Regarding the aforementioned Jewish studies, how much value is there in this kind of scholarship if it does not lead to the point where one is touched in one’s deepest recesses by what it means to be a Jew? Spiritual relevance is of the utmost importance; “li” is crucial.
To understand what it means to be a Jew one must surpass these studies and understand their stifling implications. To be a Jew is to be a messenger, to be “God-intoxicated” and to teach mankind the art of spiritual transformation. To be a Jew means to be dissatisfied with just being ‘civilized’, a ‘nice’ person or a ‘good’ person. That is not good enough. One needs to surpass ‘being good’. Rather, being a Jew means touching on emotions we have never cherished before and to be surprised by our souls. To be a Jew is to live a holy life with an exalted mission. To be “God’s stake in human history”, to quote Rabbi Abraham Joshua Heschel, and live accordingly.
Just like great works of art, Judaism does not solely supply information but inspires unanticipated visions and the deepest forms of authentic self¬-expression.
The tragedy of Jewish life today is that many Jews lack the courage to confront their inner beings as Jews. They observe the Jewish people and Judaism as a sociological phenomenon to be studied from without. It is for this reason that they do not hear the music of Judaism and subsequently complain that such music is wholly absent. It is like the student who takes a musical instrument apart, and then complains that he/she cannot find the music and so the instrument must be a fake. It seems that certain academic circles consider it their duty to keep their studies somehow artificial and at a distance. They do not desire to discover the essence of what they are studying! They are afraid of this, for it is too challenging and frightening.

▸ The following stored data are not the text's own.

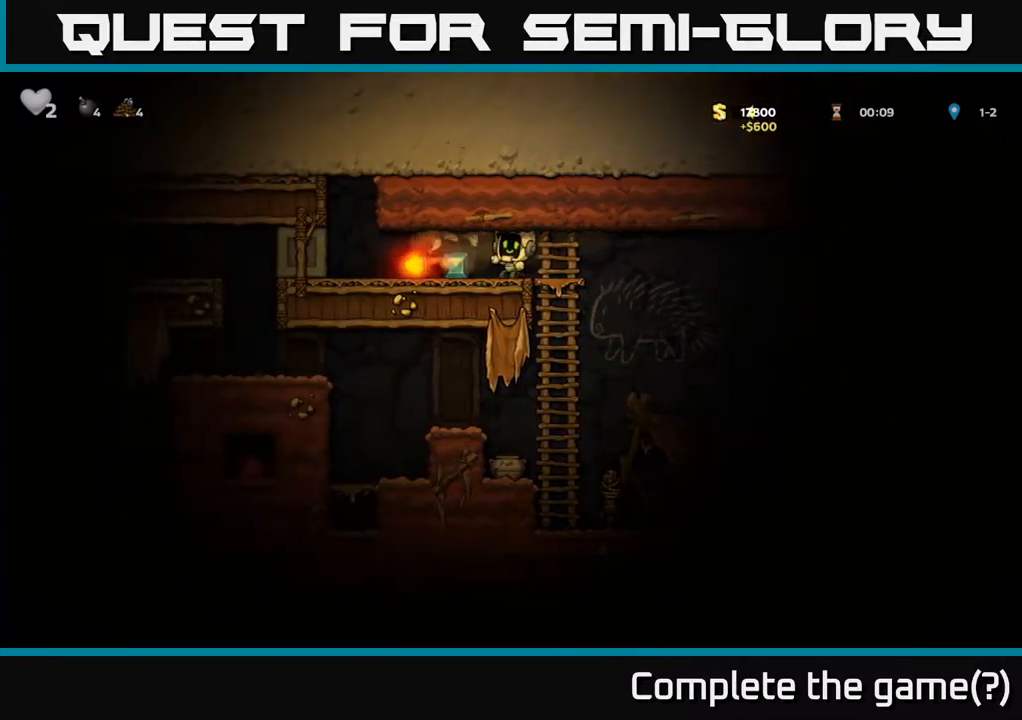
{"dt_ms": 1000, "buttons": [], "left_stick": "right"}
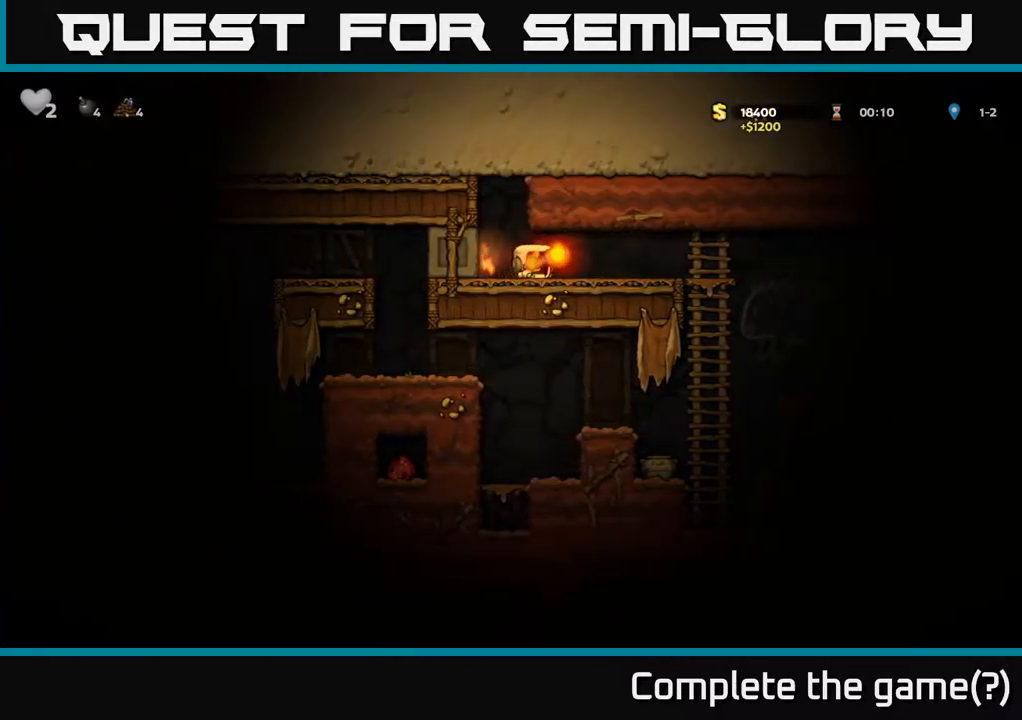
{"dt_ms": 500, "buttons": [], "left_stick": "down", "events": [[317, "left_stick", "down"], [350, "A", "down"], [450, "A", "up"]]}
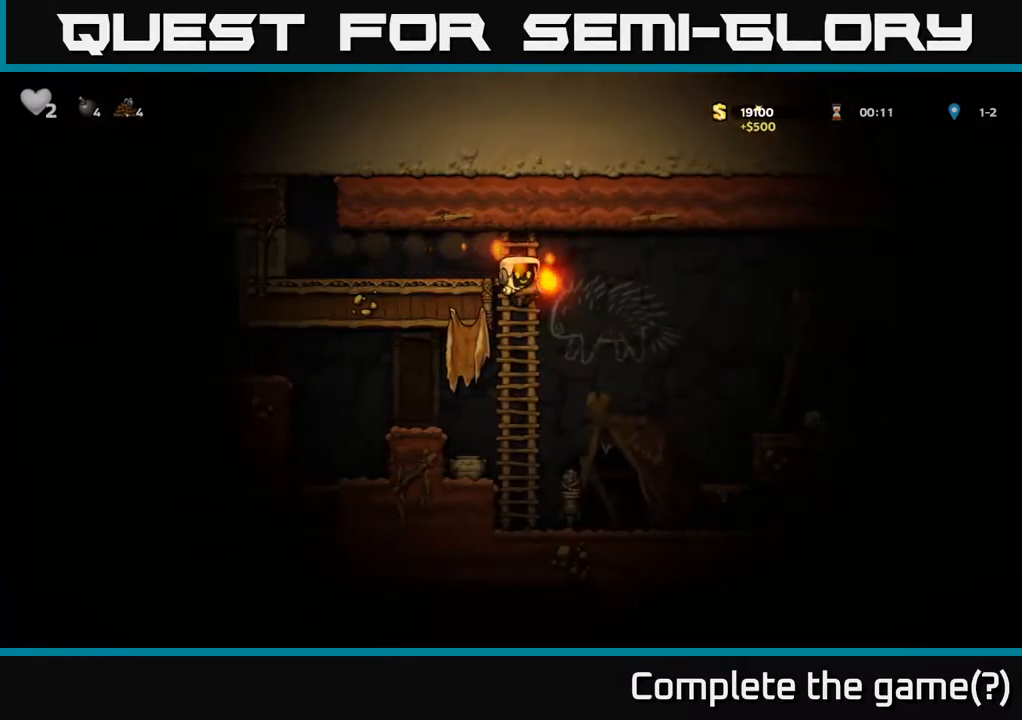
{"dt_ms": 516, "buttons": ["A"], "left_stick": "center"}
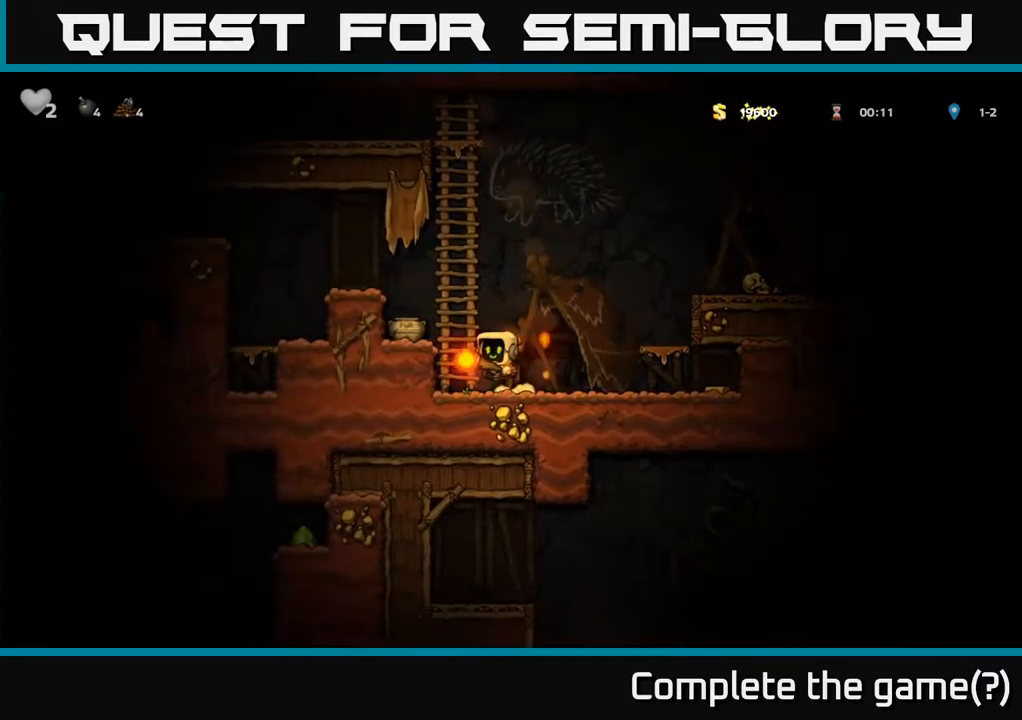
{"dt_ms": 500, "buttons": [], "left_stick": "down-right", "events": [[34, "A", "up"], [50, "left_stick", "right"], [184, "left_stick", "center"], [234, "left_stick", "right"], [317, "left_stick", "center"], [500, "left_stick", "down-right"]]}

“Li” means that one recognizes that one’s own group has a singular and distinctive contribution to make to the world and if this is not developed and cultivated, not only the group itself loses out – the whole world suffers as a result.
The late British philosopher Sir Isaiah Berlin, at the end of his famous essay “Two Concepts of Liberty”, tries to convince us that one needs “to realize the relative validity of one’s convictions and yet stand for them unflinchingly.” (1) We must, however, agree with Michael Sandel’s bitter critique when he states: “If one’s convictions are only relatively valid, why stand for them unflinchingly?” (2) Indeed, this kind of liberalism, with all its beauty, keeps the “li” out of our lives and turns us into outsiders observing our lives as a blind man who is trying to see colors.
Albert Camus once stated: “There is only one serious philosophical problem and that is suicide.” If life is meaningless then why does one have to undergo all the suffering we have to go through when we can easily escape them by ending our lives. The great Jewish thinker Rabbi Abraham Joshua Heschel differed. It is not suicide but martyrdom, he said, which is our only real problem: Is there anything worth dying for? (Who is Man, p.92)
This is the ultimate question for Jews today. Only when Jews realize again that their Jewishness is worth dying for will they be able to live it properly, in joy and will they make a great contribution to humankind.
(1) Isaiah Berlin, Liberty, Oxford, 2002; Oxford Press, (p. 217)
(2) Michael Sandel, “Liberalism and its Critics”, 1984, Oxford, Blackwell, p. 8. Both quoted in Chief Rabbi Jonathan Sacks’ fine work: The Dignity of Difference, How to avoid the Clash of Civilizations, Continuum, London, NY, p.18.